--- Extrait à lire ---
_ _ _
Professionnel de 1994 à 2003, vainqueur d’une étape du Tour de France au lac de Madine en 1996, Cyril Saugrain est aujourd’hui responsable du développement des partenariats techniques chez b’Twin. Un vendredi sur deux, il nous livre son analyse à travers cette chronique.
Cyril, le Tour d’Espagne, qui s’est élancé samedi dernier de Galice, n’est-il pas la parfaite occasion pour des coureurs qui ont raté leur Tour de France de rebondir ?
Tout à fait, ça va être le cas de Thibaut Pinot. La fin de saison reste toujours très importante. Il y a le Tour de France, certes, mais la saison ne se termine pas là. Il reste toutes les courses d’après-Tour, soit de belles choses à aller chercher : la Vuelta, de belles classiques et bien entendu les Championnats du Monde qu’il convient de préparer. Je pense qu’il y a encore de quoi rebondir pour ceux qui n’ont pas brillé sur le Tour. Quant à ceux qui ont réussi leur mois de juillet, il faut continuer. C’est ce qu’a su faire Christophe Riblon en performant sur le Tour de Pologne.
_ _ _
Entrées du jeu de données
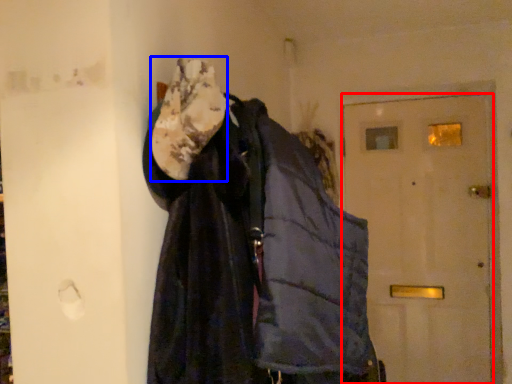
Question: Which object appears closest to the camera in this image, door (highlighted by a red box) or scarf (highlighted by a blue box)?

Choices:
 (A) door
 (B) scarf

Answer: (B)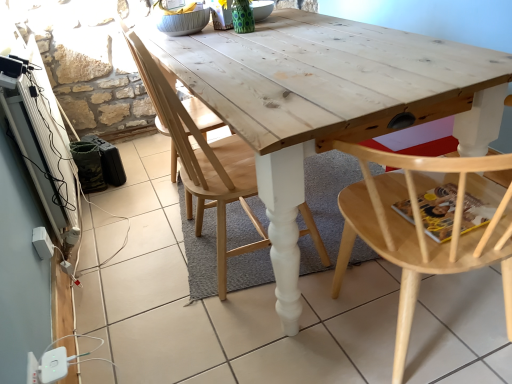
This screenshot has height=384, width=512. In order to click on vacant area situated below natural wood chair at center, which ranks as the third chair in left-to-right order (from a real-world perspective) in this screenshot , I will do `click(434, 328)`.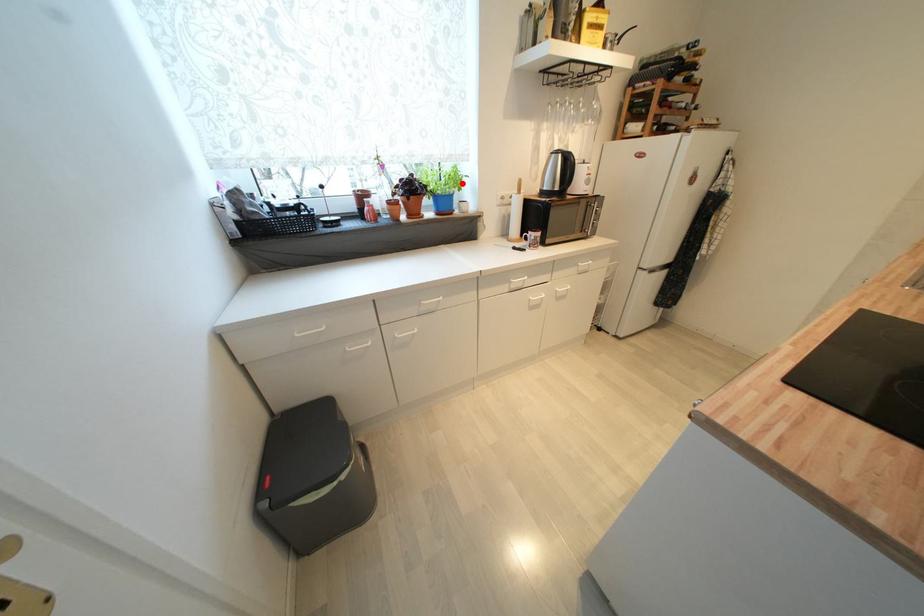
_ _ _
--- Objectifs ---
**a)** D'après l'extrait sur le cyclisme, en quelle année Cyril Saugrain a-t-il gagné une étape du Tour de France au lac de Madine ?
**b)** Pour chacune de ces phrases, dites si elle va dans le sens de l'extrait sur le cyclisme : (i) Cyril Saugrain a été coureur professionnel jusqu'en 2003. (ii) Le Tour d'Espagne est parti de Galice. (iii) Pour Cyril Saugrain, la saison s'arrête avec le Tour de France. Répondez par oui ou non, en citant à chaque fois les mots de l'extrait qui permettent de trancher.
**c)** Poursuivez l'extrait sur le cyclisme à partir de sa dernière phrase.

--- Réponses par tâche ---
**a)** En 1996.

**b)**
(i) Oui : « Professionnel de 1994 à 2003 ».
(ii) Oui : « qui s’est élancé samedi dernier de Galice ».
(iii) Non : « la saison ne se termine pas là ».

**c)**
Comment se remobilise-t-on pour les derniers mois de compétition à la sortie de trois semaines aussi intensives que le Tour ?
A la sortie du Tour de France, il y a une période de décompression durant laquelle, si on n’arrête pas de rouler, on roule beaucoup plus cool. C’est ce qu’on appelle la surcompensation, après la grosse charge de travail accumulée sur le Tour. Si on ne sort pas trop fatigué du Tour, c’est tout bénef pour finir la saison. Mais si on veut aller au Mondial et qu’on a levé le pied, il va falloir se remettre dans le bain rapidement.
Vous évoquiez la participation de Thibaut Pinot à la Vuelta. Est-ce pour lui la bonne stratégie que de rabattre ses ambitions sur le Tour d’Espagne ?
Je pense que c’était important pour lui de repartir sur un Grand Tour. On attendait énormément de lui au Tour de France. Je ne pense pas qu’il ait péché physiquement mais il a pris un coup au moral en ne parvenant pas à suivre dans les descentes. Psychologiquement c’est dur à encaisser. A partir de là il n’a pas su se remobiliser puis il est tombé malade. Mais il est encore jeune. Je pense donc qu’il est important qu’il ait pris ce recul afin de se relancer sur la Vuelta. Je suis plutôt confiant pour lui. Les qualités de l’homme sont là.
La pression médiatique moindre au Tour d’Espagne peut-elle l’aider ?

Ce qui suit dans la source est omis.